= Anne Spence =

American aerospace engineer and engineering educator

Anne Marie Oetting Spence is an American aerospace engineer focusing on engineering education. She is a clinical professor of mechanical engineering and associate dean for academic affairs in the Baylor University School of Engineering and Computer Science.

==Education and career==
After a childhood hobby of model rocketry, and helping to fly her father's airplane, Spence majored in aerospace engineering at the University of Missouri Rolla, now the Missouri University of Science and Technology, where her father, Robert Oetting, was an aerospace engineering professor. After graduating in 1985, she worked from 1985 to 1988 as a handling qualities engineer for Bell Helicopter, a job that included riding in and even flying helicopters as well as designing flight simulators for them.

She received a master's degree in aerospace engineering in 1988 from the University of Texas at Arlington, and completed a Ph.D. in aerospace engineering in 1994 from the University of Maryland, College Park. Her dissertation, A design-oriented aeromechanical analysis for hingeless rotor helicopters in turning flight, was supervised by Roberto Celi.
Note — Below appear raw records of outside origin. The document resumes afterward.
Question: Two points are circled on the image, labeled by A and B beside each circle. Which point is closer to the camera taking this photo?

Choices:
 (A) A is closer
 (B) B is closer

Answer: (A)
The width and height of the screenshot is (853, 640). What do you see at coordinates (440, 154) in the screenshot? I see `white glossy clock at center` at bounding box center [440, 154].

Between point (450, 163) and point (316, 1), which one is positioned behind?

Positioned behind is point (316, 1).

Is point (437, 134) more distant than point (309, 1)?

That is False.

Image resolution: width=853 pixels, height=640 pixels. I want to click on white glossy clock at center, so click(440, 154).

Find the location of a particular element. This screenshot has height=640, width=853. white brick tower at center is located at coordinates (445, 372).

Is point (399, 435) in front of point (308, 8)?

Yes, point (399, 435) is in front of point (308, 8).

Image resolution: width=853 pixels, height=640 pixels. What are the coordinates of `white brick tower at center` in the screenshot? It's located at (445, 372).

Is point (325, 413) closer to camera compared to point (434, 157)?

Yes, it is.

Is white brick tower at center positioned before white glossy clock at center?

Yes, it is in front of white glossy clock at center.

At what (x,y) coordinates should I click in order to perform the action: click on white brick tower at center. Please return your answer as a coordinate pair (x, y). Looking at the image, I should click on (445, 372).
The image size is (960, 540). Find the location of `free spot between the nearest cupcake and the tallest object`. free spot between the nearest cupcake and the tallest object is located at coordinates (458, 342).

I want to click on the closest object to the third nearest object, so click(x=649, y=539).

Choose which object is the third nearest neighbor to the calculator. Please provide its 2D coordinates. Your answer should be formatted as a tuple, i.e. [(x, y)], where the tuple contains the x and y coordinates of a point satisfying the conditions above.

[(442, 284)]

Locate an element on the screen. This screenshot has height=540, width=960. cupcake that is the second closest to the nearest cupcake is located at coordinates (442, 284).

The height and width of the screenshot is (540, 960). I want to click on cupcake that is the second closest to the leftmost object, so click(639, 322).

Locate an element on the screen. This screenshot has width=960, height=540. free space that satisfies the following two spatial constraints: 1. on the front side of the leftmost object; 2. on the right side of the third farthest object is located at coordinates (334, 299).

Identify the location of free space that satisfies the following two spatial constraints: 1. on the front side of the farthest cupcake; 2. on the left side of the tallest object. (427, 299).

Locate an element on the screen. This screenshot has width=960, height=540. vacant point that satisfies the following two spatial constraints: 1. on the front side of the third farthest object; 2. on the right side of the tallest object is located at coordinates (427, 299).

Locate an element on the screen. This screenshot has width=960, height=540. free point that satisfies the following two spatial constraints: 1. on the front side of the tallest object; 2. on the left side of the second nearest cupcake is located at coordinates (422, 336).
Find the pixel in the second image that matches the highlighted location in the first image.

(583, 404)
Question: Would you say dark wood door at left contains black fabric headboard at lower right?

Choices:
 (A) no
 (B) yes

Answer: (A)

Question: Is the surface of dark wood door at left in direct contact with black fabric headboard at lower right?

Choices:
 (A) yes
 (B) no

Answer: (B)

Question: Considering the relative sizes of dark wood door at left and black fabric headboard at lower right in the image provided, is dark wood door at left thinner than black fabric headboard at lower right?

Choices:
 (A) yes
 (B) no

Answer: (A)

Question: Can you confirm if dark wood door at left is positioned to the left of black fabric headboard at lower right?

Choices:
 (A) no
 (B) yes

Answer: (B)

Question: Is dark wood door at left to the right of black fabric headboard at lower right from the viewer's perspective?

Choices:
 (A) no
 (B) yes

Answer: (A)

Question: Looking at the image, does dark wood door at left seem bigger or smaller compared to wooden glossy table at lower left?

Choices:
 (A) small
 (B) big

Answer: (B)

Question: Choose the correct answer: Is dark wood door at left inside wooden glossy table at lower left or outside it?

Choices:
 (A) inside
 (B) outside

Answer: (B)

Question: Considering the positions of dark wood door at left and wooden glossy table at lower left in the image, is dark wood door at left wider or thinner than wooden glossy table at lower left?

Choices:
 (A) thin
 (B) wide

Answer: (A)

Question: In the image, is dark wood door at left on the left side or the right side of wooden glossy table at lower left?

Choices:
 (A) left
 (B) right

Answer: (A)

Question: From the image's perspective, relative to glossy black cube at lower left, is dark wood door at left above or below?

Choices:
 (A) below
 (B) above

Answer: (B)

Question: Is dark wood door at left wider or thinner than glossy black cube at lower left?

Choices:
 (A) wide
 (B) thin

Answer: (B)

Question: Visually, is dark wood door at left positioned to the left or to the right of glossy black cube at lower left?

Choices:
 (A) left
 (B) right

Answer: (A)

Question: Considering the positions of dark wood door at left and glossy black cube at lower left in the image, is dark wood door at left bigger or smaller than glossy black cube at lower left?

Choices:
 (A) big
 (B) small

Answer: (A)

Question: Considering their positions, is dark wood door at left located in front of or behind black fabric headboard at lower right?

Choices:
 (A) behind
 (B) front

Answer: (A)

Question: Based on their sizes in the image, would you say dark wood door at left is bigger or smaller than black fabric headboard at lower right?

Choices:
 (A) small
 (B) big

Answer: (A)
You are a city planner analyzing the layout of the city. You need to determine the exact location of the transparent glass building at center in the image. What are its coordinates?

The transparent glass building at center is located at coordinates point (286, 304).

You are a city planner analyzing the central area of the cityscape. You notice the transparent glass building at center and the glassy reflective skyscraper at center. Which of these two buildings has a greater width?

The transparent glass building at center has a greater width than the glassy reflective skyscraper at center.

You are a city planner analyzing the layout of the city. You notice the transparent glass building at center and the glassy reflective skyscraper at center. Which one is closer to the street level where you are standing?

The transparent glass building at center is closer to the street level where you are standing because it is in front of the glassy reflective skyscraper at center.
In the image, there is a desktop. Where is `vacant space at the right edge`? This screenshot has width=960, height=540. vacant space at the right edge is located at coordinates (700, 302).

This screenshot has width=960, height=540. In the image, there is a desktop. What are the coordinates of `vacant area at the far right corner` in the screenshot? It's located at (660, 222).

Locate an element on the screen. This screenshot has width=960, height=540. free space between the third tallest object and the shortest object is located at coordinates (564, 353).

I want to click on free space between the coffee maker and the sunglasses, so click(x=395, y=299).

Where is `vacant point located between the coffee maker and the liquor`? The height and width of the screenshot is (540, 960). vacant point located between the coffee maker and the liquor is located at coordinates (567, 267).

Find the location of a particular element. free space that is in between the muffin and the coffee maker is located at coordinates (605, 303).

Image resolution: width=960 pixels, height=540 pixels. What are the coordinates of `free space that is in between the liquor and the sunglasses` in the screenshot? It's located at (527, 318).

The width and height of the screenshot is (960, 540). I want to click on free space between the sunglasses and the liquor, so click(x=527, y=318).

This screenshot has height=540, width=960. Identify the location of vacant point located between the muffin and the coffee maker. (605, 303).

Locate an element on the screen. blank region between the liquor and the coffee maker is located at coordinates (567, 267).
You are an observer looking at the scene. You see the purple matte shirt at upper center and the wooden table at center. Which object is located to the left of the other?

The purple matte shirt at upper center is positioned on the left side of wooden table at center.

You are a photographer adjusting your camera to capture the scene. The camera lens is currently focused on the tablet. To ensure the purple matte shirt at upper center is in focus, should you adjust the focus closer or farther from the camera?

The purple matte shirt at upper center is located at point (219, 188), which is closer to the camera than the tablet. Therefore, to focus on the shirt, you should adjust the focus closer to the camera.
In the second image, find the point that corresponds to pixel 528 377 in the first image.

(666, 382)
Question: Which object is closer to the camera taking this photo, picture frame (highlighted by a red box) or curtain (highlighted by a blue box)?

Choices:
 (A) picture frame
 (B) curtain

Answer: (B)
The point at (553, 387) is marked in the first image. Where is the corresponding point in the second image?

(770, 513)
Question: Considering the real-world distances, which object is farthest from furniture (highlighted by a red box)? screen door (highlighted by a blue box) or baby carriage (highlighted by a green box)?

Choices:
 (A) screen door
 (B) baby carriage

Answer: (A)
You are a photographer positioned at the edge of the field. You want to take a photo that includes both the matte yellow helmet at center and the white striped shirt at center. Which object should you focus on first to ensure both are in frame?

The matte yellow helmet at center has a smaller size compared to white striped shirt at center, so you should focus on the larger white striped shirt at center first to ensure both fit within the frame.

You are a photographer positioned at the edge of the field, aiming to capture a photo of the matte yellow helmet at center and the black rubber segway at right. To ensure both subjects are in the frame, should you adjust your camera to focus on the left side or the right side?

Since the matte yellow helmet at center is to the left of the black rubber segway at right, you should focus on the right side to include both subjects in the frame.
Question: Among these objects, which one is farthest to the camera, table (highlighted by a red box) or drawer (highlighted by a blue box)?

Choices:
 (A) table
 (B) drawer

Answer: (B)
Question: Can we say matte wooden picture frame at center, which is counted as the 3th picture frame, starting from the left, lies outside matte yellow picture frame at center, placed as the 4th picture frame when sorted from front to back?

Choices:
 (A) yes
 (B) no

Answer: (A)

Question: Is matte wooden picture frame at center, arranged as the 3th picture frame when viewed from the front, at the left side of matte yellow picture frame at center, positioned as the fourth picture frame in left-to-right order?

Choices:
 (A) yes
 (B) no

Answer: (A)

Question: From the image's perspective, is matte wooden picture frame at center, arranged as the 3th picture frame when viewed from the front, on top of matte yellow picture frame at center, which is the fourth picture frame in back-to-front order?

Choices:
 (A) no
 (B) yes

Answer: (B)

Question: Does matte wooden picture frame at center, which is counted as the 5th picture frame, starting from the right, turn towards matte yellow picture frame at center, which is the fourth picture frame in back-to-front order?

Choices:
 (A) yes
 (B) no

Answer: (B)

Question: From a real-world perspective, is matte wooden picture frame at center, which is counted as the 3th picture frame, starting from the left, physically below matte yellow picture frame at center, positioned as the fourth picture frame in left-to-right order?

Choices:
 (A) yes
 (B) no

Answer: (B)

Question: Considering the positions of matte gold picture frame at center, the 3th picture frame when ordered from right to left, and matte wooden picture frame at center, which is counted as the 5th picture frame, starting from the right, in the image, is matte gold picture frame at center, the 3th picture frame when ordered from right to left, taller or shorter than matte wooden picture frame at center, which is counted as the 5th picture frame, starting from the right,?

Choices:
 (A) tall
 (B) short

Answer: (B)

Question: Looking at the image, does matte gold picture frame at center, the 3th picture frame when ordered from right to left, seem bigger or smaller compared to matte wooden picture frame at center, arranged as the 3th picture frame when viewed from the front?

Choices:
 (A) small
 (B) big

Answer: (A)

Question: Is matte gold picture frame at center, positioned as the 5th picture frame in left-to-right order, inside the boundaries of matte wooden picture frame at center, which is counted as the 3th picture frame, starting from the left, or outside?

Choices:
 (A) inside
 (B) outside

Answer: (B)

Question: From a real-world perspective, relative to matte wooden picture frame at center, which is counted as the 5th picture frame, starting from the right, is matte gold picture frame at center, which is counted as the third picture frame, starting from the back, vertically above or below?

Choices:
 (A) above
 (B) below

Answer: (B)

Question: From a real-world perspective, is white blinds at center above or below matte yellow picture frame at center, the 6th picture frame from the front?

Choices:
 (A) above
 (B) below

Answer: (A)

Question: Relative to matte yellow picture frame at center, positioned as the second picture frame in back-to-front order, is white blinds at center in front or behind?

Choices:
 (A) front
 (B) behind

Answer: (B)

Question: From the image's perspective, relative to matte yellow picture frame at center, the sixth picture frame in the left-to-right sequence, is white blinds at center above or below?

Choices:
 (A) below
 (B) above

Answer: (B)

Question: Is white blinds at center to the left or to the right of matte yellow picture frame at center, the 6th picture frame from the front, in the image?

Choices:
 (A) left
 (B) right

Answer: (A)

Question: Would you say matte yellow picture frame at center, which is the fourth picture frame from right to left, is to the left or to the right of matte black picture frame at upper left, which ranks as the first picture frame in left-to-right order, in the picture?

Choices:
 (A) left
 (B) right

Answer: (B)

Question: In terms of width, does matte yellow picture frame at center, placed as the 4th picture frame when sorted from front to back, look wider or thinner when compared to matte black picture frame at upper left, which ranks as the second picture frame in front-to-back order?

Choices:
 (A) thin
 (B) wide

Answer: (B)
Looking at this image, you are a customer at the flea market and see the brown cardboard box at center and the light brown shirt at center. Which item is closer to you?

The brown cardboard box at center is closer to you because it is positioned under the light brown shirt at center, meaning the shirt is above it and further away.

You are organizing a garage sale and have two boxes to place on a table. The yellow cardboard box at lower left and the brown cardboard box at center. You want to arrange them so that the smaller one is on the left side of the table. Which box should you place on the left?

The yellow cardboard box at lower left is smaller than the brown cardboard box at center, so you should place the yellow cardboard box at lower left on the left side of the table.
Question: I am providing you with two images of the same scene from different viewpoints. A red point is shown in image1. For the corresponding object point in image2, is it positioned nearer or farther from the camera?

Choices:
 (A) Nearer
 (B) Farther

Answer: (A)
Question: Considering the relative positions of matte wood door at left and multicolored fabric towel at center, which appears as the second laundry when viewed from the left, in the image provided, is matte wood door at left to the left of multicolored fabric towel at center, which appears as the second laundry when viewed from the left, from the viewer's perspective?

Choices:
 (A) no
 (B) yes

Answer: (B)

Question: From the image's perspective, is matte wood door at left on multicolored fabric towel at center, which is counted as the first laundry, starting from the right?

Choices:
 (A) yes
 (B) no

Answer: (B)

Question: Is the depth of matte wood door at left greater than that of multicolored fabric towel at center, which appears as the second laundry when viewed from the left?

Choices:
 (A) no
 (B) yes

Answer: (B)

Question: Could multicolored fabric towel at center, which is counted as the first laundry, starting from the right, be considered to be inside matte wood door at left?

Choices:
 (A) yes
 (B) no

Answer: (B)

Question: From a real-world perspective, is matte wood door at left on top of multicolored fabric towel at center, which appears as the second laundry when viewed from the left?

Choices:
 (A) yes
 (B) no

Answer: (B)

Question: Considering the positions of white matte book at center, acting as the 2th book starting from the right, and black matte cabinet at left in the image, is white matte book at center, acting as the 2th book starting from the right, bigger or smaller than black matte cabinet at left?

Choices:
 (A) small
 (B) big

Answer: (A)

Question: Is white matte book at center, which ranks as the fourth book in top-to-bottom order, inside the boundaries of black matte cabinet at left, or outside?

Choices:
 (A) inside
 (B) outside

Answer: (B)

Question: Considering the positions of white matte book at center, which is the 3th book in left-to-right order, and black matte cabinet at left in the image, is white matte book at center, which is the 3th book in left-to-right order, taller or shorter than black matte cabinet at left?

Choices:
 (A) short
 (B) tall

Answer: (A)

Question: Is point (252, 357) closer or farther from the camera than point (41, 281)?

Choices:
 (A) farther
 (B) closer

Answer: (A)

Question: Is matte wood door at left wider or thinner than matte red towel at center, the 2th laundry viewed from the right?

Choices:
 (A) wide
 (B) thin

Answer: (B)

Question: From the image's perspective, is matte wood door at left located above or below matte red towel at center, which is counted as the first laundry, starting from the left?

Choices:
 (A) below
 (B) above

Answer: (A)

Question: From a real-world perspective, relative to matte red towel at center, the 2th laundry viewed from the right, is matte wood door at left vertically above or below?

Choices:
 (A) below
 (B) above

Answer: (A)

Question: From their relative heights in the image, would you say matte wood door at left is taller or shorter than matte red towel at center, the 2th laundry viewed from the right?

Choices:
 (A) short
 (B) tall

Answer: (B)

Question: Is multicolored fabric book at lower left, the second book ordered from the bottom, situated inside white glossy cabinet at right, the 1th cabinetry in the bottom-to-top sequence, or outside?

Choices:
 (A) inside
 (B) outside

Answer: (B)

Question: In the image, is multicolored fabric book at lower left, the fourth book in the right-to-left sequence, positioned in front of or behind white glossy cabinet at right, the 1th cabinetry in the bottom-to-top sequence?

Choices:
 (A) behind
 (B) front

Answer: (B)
She continued at the University of Maryland, College Park, as a lecturer, visiting assistant professor, and interim director of Women in Engineering from 1995 to 2001. In 2001 she moved to the University of Maryland, Baltimore County, where she was, successively, a lecturer of mechanical engineering from 2001 to 2004, assistant professor from 2004 to 2011, and professor of the practice from 2011 to 2017. She was interim director of the Center for Women in Technology from 2015 to 2016, and director of the Center for Research, Teaching and Learning and director of engineering and computing education from 2016 to 2017.

In 2017 she moved to Baylor University as a clinical associate professor of mechanical engineering. She was promoted to clinical professor in 2022.

==Recognition==
Spence was elected as an ASME Fellow in 2018. In 2021 she was named to the Academy of Mechanical and Aerospace Engineers of the Missouri University of Science and Technology.